Work request:
Recast the lines of the records below as a Markdown table with the columns "Row" and "Line," numbering each row. Skip blank lines and leave the pictures out.

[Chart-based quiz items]

↓

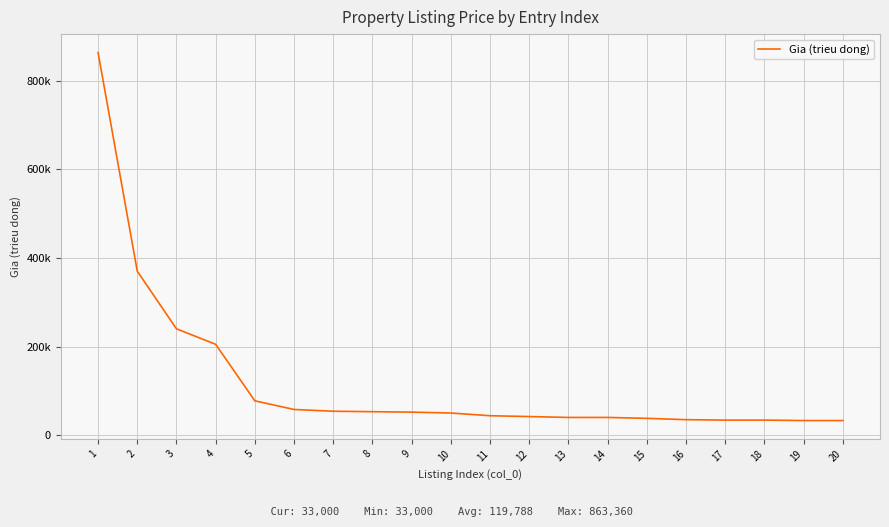

What is the difference between the values at 14 and 2?

330000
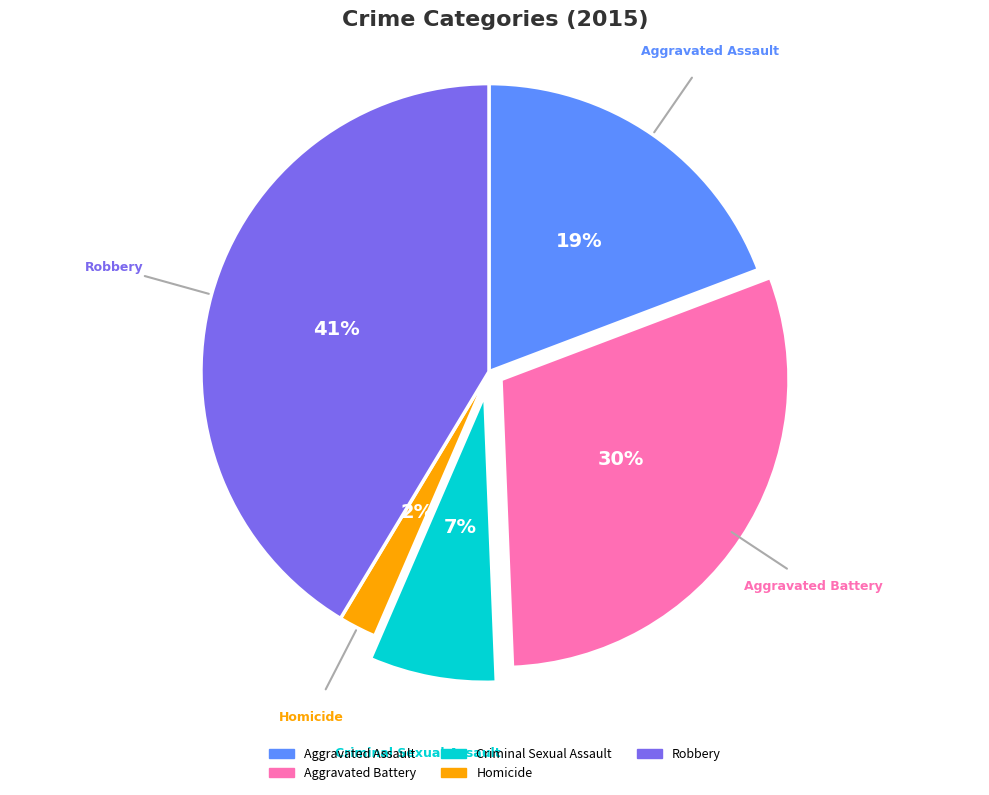

Does Criminal Sexual Assault account for over 50% of the chart?

No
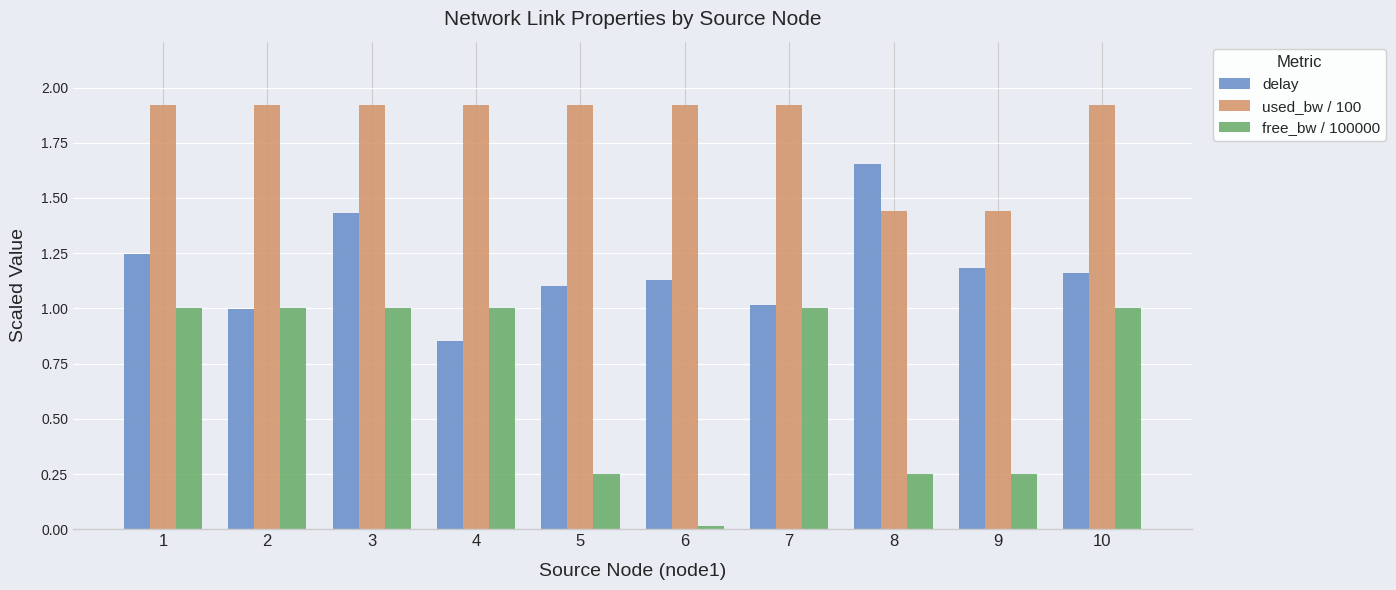

What is the average value of the used_bw / 100 series?

1.8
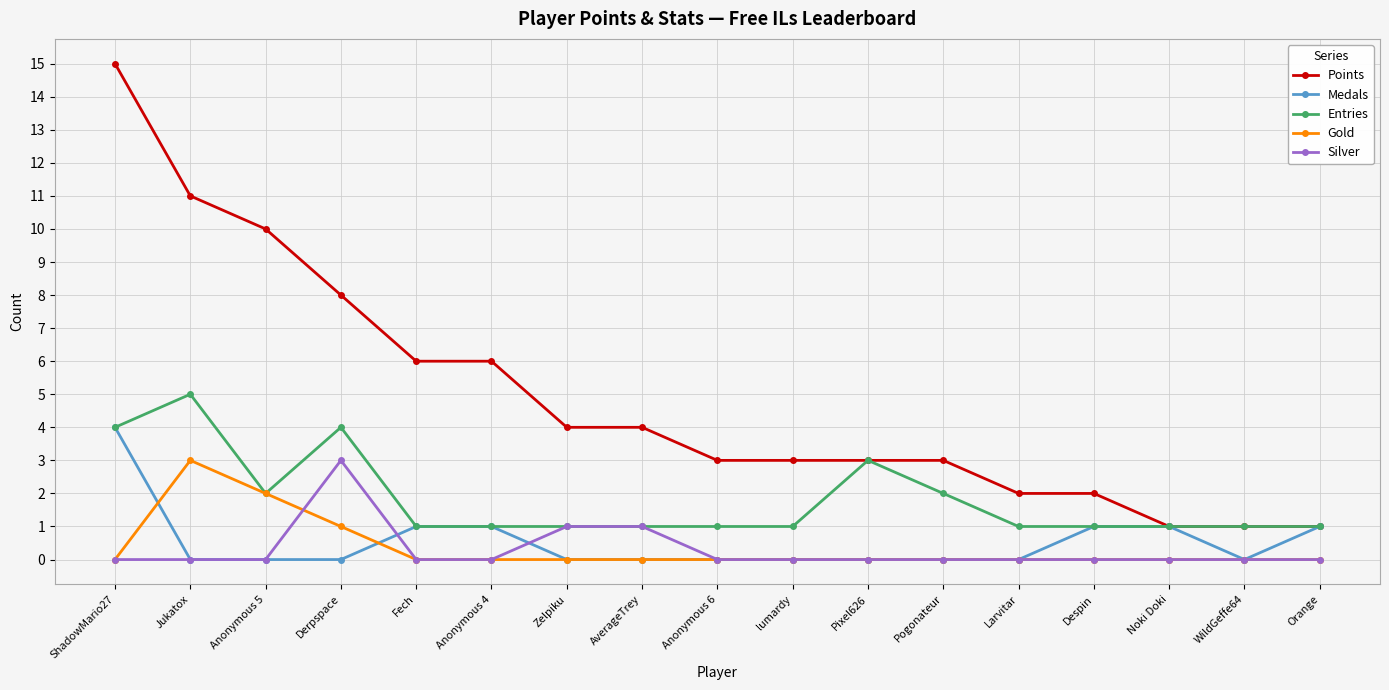

Is it true that Silver equals 0 at WildGeffe64?

True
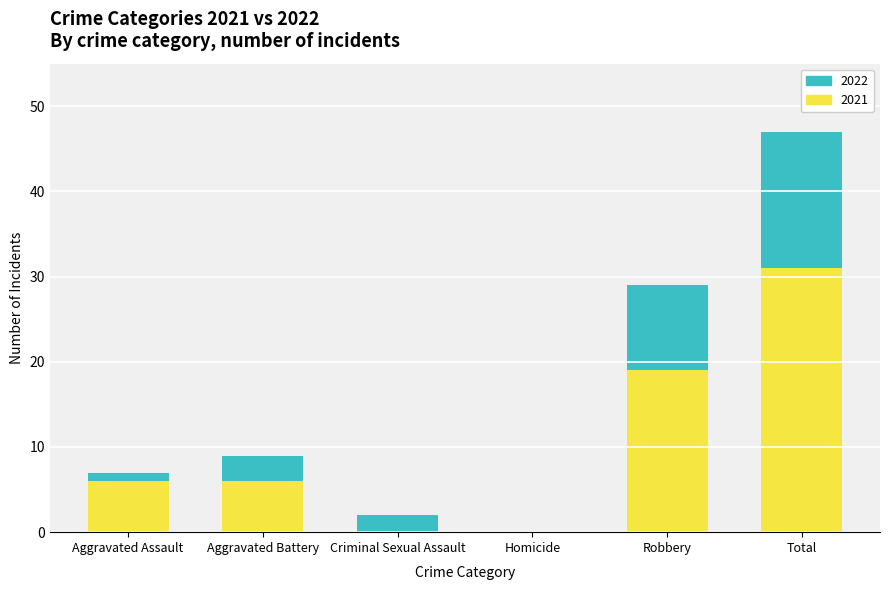

What is the sum of the 2021 values at Total and Aggravated Battery?

37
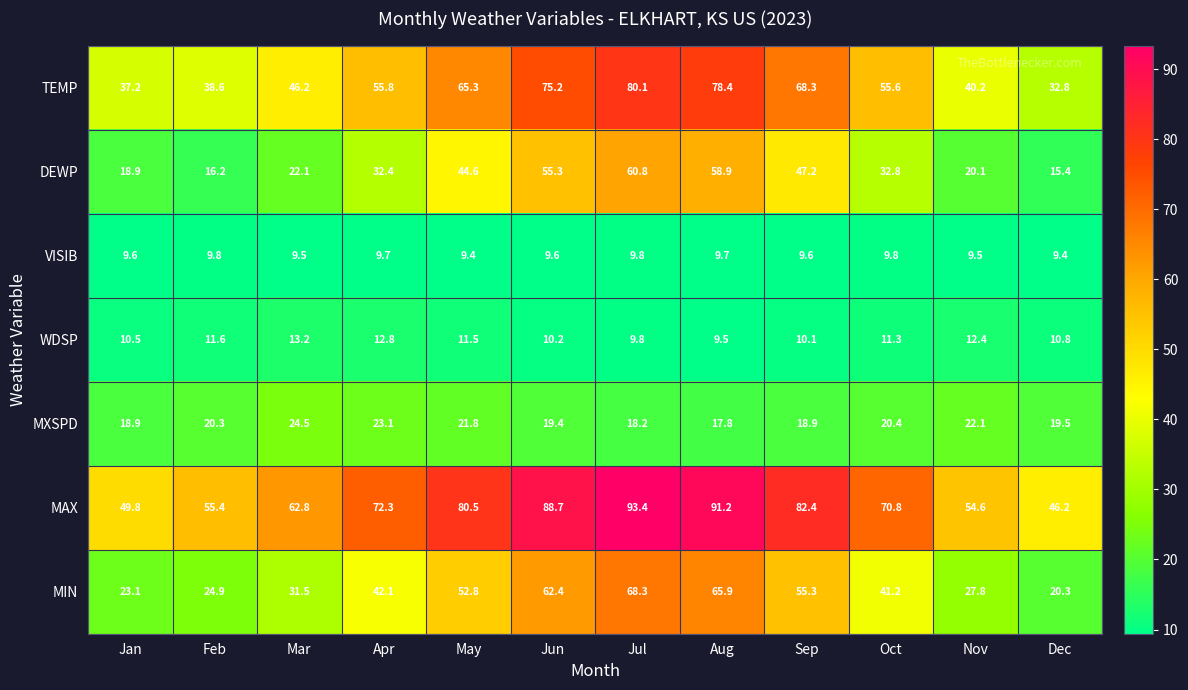

Rank the series by their maximum value, from highest to lowest.

MAX, TEMP, MIN, DEWP, MXSPD, WDSP, VISIB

↑

Answer space:
| Row | Line |
|---|---|
| 1 | What is the difference between the values at 14 and 2? |
| 2 | 330000 |
| 3 | Does Criminal Sexual Assault account for over 50% of the chart? |
| 4 | No |
| 5 | What is the average value of the used_bw / 100 series? |
| 6 | 1.8 |
| 7 | Is it true that Silver equals 0 at WildGeffe64? |
| 8 | True |
| 9 | What is the sum of the 2021 values at Total and Aggravated Battery? |
| 10 | 37 |
| 11 | Rank the series by their maximum value, from highest to lowest. |
| 12 | MAX, TEMP, MIN, DEWP, MXSPD, WDSP, VISIB |